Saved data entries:

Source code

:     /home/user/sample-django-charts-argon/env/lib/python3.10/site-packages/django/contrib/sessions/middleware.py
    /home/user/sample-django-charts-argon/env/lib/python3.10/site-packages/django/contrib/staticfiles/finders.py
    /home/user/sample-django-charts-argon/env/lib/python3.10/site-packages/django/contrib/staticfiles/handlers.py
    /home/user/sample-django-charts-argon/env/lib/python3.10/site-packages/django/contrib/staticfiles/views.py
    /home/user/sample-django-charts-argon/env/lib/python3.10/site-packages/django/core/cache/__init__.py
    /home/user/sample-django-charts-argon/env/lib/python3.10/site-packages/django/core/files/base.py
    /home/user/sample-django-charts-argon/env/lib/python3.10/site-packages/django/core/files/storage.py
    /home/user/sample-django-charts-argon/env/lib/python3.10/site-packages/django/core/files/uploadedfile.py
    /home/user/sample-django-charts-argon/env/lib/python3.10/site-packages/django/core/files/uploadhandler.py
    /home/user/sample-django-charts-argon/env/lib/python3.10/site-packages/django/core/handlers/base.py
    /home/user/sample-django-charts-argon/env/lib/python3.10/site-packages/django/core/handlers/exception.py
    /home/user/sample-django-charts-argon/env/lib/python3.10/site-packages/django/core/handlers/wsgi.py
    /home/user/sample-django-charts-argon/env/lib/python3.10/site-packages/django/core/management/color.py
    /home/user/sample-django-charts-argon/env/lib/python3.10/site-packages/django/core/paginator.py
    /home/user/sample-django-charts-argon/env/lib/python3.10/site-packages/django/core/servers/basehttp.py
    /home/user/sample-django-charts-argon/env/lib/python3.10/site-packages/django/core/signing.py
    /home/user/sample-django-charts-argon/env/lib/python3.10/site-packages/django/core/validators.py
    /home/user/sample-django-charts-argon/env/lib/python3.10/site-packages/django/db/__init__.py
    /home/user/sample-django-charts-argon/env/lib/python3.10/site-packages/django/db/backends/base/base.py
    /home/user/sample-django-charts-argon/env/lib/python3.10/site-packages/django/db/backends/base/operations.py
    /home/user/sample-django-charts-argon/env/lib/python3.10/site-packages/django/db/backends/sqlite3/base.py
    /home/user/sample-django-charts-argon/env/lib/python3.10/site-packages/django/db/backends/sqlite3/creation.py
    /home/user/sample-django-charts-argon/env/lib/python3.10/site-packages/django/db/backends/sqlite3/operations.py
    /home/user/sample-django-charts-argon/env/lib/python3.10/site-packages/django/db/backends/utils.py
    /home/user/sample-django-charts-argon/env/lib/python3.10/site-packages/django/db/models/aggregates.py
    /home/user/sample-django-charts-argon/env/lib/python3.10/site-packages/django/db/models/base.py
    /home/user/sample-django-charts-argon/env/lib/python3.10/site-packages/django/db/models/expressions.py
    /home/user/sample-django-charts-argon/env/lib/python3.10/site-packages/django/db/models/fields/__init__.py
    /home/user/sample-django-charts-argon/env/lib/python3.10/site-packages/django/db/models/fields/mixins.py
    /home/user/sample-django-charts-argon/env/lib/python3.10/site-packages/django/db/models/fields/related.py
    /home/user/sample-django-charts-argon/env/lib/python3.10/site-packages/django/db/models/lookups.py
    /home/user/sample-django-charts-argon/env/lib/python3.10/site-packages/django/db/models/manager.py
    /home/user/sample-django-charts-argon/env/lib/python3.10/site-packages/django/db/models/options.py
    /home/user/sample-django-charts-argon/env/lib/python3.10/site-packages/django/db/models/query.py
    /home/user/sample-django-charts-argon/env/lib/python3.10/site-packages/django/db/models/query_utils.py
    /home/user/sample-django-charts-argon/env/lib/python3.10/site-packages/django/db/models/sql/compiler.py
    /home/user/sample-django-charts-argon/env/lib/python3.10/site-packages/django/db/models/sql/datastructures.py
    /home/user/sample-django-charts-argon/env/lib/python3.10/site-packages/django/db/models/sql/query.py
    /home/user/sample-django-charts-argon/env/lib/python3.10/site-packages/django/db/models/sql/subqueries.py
...
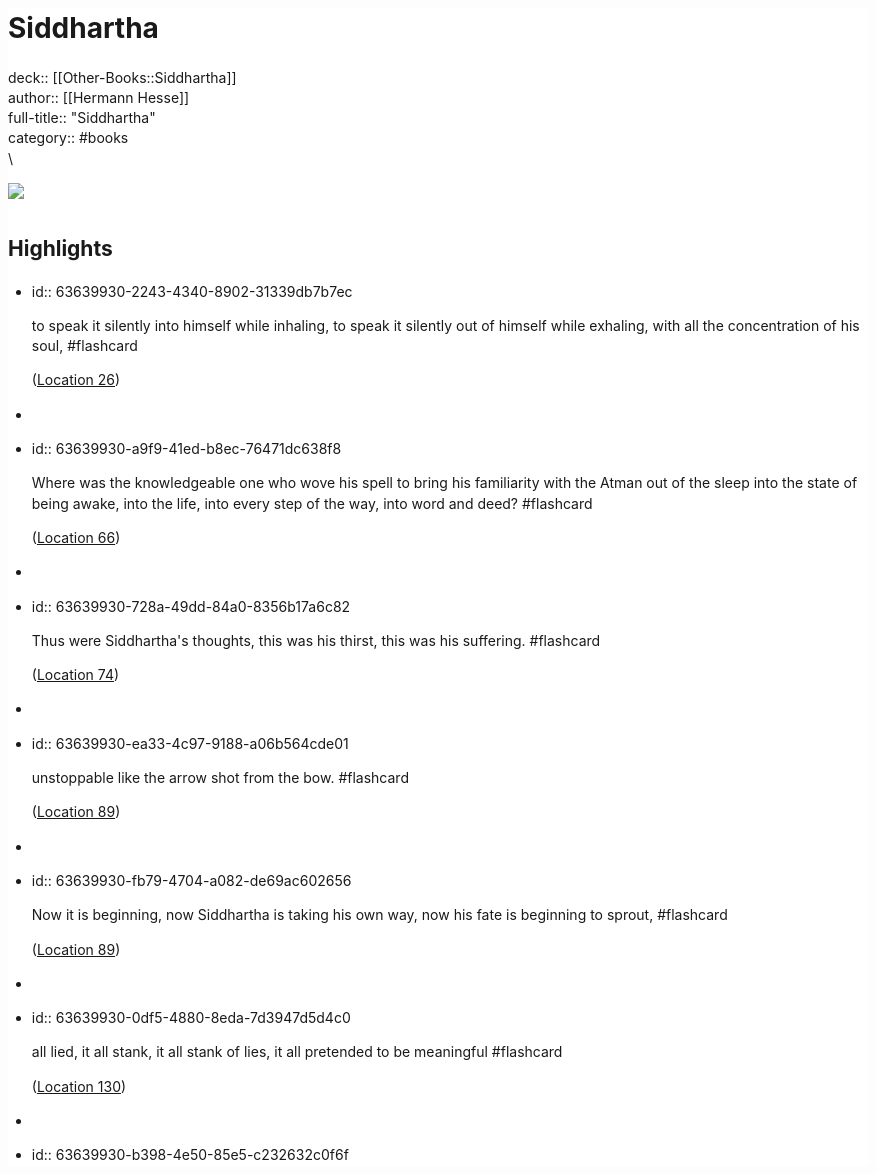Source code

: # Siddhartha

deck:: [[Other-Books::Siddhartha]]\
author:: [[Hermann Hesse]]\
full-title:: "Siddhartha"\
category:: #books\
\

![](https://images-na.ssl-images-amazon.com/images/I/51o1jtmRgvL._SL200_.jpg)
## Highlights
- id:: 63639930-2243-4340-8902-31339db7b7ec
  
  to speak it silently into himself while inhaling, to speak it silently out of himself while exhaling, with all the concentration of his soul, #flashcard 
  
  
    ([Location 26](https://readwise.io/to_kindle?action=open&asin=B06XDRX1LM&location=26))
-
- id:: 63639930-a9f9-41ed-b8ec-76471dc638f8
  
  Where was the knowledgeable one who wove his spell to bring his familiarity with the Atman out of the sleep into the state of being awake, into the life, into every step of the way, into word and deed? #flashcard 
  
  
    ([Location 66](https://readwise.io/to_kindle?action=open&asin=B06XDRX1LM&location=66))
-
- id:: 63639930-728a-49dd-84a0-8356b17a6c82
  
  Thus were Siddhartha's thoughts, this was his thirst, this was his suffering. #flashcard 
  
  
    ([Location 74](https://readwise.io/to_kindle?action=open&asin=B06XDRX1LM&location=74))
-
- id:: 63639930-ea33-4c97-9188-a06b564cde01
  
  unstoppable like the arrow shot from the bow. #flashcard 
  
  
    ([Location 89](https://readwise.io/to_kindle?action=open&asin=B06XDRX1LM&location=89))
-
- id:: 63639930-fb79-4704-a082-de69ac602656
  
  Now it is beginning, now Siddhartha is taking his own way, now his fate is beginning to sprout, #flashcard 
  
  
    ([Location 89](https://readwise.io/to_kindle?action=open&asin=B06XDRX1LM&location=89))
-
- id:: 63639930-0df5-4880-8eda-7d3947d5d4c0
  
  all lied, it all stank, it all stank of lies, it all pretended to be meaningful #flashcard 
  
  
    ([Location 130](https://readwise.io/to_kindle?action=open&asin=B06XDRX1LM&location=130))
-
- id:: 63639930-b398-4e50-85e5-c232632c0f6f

What needs to be done. Copy out everything in the listing from the line containing "to speak it silently into" down to the line containing "all lied, it", with both of those lines included.

Solution.
  to speak it silently into himself while inhaling, to speak it silently out of himself while exhaling, with all the concentration of his soul, #flashcard 
  
  
    ([Location 26](https://readwise.io/to_kindle?action=open&asin=B06XDRX1LM&location=26))
-
- id:: 63639930-a9f9-41ed-b8ec-76471dc638f8
  
  Where was the knowledgeable one who wove his spell to bring his familiarity with the Atman out of the sleep into the state of being awake, into the life, into every step of the way, into word and deed? #flashcard 
  
  
    ([Location 66](https://readwise.io/to_kindle?action=open&asin=B06XDRX1LM&location=66))
-
- id:: 63639930-728a-49dd-84a0-8356b17a6c82
  
  Thus were Siddhartha's thoughts, this was his thirst, this was his suffering. #flashcard 
  
  
    ([Location 74](https://readwise.io/to_kindle?action=open&asin=B06XDRX1LM&location=74))
-
- id:: 63639930-ea33-4c97-9188-a06b564cde01
  
  unstoppable like the arrow shot from the bow. #flashcard 
  
  
    ([Location 89](https://readwise.io/to_kindle?action=open&asin=B06XDRX1LM&location=89))
-
- id:: 63639930-fb79-4704-a082-de69ac602656
  
  Now it is beginning, now Siddhartha is taking his own way, now his fate is beginning to sprout, #flashcard 
  
  
    ([Location 89](https://readwise.io/to_kindle?action=open&asin=B06XDRX1LM&location=89))
-
- id:: 63639930-0df5-4880-8eda-7d3947d5d4c0
  
  all lied, it all stank, it all stank of lies, it all pretended to be meaningful #flashcard 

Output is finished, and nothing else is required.